** start Material shown **

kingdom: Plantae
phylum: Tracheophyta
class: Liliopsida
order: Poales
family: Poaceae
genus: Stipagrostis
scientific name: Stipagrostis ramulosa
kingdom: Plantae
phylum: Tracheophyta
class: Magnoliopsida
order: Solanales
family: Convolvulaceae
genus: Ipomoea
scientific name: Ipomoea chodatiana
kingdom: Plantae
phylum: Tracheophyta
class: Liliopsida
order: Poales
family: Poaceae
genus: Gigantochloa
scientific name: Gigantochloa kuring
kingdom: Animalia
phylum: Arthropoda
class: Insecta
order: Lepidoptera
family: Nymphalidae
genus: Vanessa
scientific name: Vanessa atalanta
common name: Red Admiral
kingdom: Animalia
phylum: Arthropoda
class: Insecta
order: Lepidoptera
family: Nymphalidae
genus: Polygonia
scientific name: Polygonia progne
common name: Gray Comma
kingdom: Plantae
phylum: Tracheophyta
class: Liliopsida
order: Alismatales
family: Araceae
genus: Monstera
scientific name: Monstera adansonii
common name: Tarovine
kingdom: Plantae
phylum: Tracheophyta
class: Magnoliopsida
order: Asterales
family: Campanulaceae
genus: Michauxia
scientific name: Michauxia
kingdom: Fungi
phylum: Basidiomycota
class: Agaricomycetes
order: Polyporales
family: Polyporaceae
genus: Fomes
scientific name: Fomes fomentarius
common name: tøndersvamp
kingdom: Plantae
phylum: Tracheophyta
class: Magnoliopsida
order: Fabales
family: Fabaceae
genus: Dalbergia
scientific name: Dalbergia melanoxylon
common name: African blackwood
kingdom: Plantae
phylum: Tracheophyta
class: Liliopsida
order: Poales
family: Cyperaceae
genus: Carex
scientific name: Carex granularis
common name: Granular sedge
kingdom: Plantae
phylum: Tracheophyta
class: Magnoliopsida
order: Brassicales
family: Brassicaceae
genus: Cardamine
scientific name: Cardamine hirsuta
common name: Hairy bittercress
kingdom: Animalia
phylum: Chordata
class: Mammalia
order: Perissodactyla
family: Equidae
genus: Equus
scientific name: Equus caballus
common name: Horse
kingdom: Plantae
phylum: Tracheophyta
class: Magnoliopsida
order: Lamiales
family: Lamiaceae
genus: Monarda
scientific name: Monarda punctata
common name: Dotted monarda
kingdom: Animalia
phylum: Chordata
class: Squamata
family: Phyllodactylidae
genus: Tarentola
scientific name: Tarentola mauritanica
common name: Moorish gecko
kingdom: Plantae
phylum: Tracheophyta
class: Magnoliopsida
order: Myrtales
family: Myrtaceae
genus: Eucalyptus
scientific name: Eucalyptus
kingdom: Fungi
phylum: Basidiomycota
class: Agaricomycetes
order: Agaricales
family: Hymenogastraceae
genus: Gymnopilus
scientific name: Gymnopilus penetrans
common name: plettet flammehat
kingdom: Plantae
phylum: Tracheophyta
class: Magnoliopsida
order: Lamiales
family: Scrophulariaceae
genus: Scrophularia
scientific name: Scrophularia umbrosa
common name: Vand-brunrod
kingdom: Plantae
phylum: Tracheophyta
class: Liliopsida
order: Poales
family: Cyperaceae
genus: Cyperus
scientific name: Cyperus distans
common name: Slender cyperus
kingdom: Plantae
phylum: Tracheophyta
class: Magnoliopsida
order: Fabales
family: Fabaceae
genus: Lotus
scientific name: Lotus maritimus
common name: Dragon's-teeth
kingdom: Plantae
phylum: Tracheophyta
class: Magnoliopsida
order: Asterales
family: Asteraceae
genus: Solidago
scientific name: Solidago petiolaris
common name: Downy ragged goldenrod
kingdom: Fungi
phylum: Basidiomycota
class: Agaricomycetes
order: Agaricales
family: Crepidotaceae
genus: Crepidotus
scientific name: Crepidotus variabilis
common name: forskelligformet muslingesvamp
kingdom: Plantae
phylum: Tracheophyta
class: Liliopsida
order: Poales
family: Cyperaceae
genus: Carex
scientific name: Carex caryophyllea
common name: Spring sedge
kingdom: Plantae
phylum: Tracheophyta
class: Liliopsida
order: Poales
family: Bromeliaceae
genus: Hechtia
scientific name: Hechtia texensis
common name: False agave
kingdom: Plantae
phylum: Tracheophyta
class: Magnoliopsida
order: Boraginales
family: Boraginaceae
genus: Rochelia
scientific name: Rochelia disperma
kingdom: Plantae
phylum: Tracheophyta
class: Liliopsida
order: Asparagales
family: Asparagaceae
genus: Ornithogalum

** end Material shown **

[Given problem] Rewrite the lines above, swapping every "common name" for "vernacular name" and leaving everything else unchanged.

[Solution]
kingdom: Plantae
phylum: Tracheophyta
class: Liliopsida
order: Poales
family: Poaceae
genus: Stipagrostis
scientific name: Stipagrostis ramulosa
kingdom: Plantae
phylum: Tracheophyta
class: Magnoliopsida
order: Solanales
family: Convolvulaceae
genus: Ipomoea
scientific name: Ipomoea chodatiana
kingdom: Plantae
phylum: Tracheophyta
class: Liliopsida
order: Poales
family: Poaceae
genus: Gigantochloa
scientific name: Gigantochloa kuring
kingdom: Animalia
phylum: Arthropoda
class: Insecta
order: Lepidoptera
family: Nymphalidae
genus: Vanessa
scientific name: Vanessa atalanta
vernacular name: Red Admiral
kingdom: Animalia
phylum: Arthropoda
class: Insecta
order: Lepidoptera
family: Nymphalidae
genus: Polygonia
scientific name: Polygonia progne
vernacular name: Gray Comma
kingdom: Plantae
phylum: Tracheophyta
class: Liliopsida
order: Alismatales
family: Araceae
genus: Monstera
scientific name: Monstera adansonii
vernacular name: Tarovine
kingdom: Plantae
phylum: Tracheophyta
class: Magnoliopsida
order: Asterales
family: Campanulaceae
genus: Michauxia
scientific name: Michauxia
kingdom: Fungi
phylum: Basidiomycota
class: Agaricomycetes
order: Polyporales
family: Polyporaceae
genus: Fomes
scientific name: Fomes fomentarius
vernacular name: tøndersvamp
kingdom: Plantae
phylum: Tracheophyta
class: Magnoliopsida
order: Fabales
family: Fabaceae
genus: Dalbergia
scientific name: Dalbergia melanoxylon
vernacular name: African blackwood
kingdom: Plantae
phylum: Tracheophyta
class: Liliopsida
order: Poales
family: Cyperaceae
genus: Carex
scientific name: Carex granularis
vernacular name: Granular sedge
kingdom: Plantae
phylum: Tracheophyta
class: Magnoliopsida
order: Brassicales
family: Brassicaceae
genus: Cardamine
scientific name: Cardamine hirsuta
vernacular name: Hairy bittercress
kingdom: Animalia
phylum: Chordata
class: Mammalia
order: Perissodactyla
family: Equidae
genus: Equus
scientific name: Equus caballus
vernacular name: Horse
kingdom: Plantae
phylum: Tracheophyta
class: Magnoliopsida
order: Lamiales
family: Lamiaceae
genus: Monarda
scientific name: Monarda punctata
vernacular name: Dotted monarda
kingdom: Animalia
phylum: Chordata
class: Squamata
family: Phyllodactylidae
genus: Tarentola
scientific name: Tarentola mauritanica
vernacular name: Moorish gecko
kingdom: Plantae
phylum: Tracheophyta
class: Magnoliopsida
order: Myrtales
family: Myrtaceae
genus: Eucalyptus
scientific name: Eucalyptus
kingdom: Fungi
phylum: Basidiomycota
class: Agaricomycetes
order: Agaricales
family: Hymenogastraceae
genus: Gymnopilus
scientific name: Gymnopilus penetrans
vernacular name: plettet flammehat
kingdom: Plantae
phylum: Tracheophyta
class: Magnoliopsida
order: Lamiales
family: Scrophulariaceae
genus: Scrophularia
scientific name: Scrophularia umbrosa
vernacular name: Vand-brunrod
kingdom: Plantae
phylum: Tracheophyta
class: Liliopsida
order: Poales
family: Cyperaceae
genus: Cyperus
scientific name: Cyperus distans
vernacular name: Slender cyperus
kingdom: Plantae
phylum: Tracheophyta
class: Magnoliopsida
order: Fabales
family: Fabaceae
genus: Lotus
scientific name: Lotus maritimus
vernacular name: Dragon's-teeth
kingdom: Plantae
phylum: Tracheophyta
class: Magnoliopsida
order: Asterales
family: Asteraceae
genus: Solidago
scientific name: Solidago petiolaris
vernacular name: Downy ragged goldenrod
kingdom: Fungi
phylum: Basidiomycota
class: Agaricomycetes
order: Agaricales
family: Crepidotaceae
genus: Crepidotus
scientific name: Crepidotus variabilis
vernacular name: forskelligformet muslingesvamp
kingdom: Plantae
phylum: Tracheophyta
class: Liliopsida
order: Poales
family: Cyperaceae
genus: Carex
scientific name: Carex caryophyllea
vernacular name: Spring sedge
kingdom: Plantae
phylum: Tracheophyta
class: Liliopsida
order: Poales
family: Bromeliaceae
genus: Hechtia
scientific name: Hechtia texensis
vernacular name: False agave
kingdom: Plantae
phylum: Tracheophyta
class: Magnoliopsida
order: Boraginales
family: Boraginaceae
genus: Rochelia
scientific name: Rochelia disperma
kingdom: Plantae
phylum: Tracheophyta
class: Liliopsida
order: Asparagales
family: Asparagaceae
genus: Ornithogalum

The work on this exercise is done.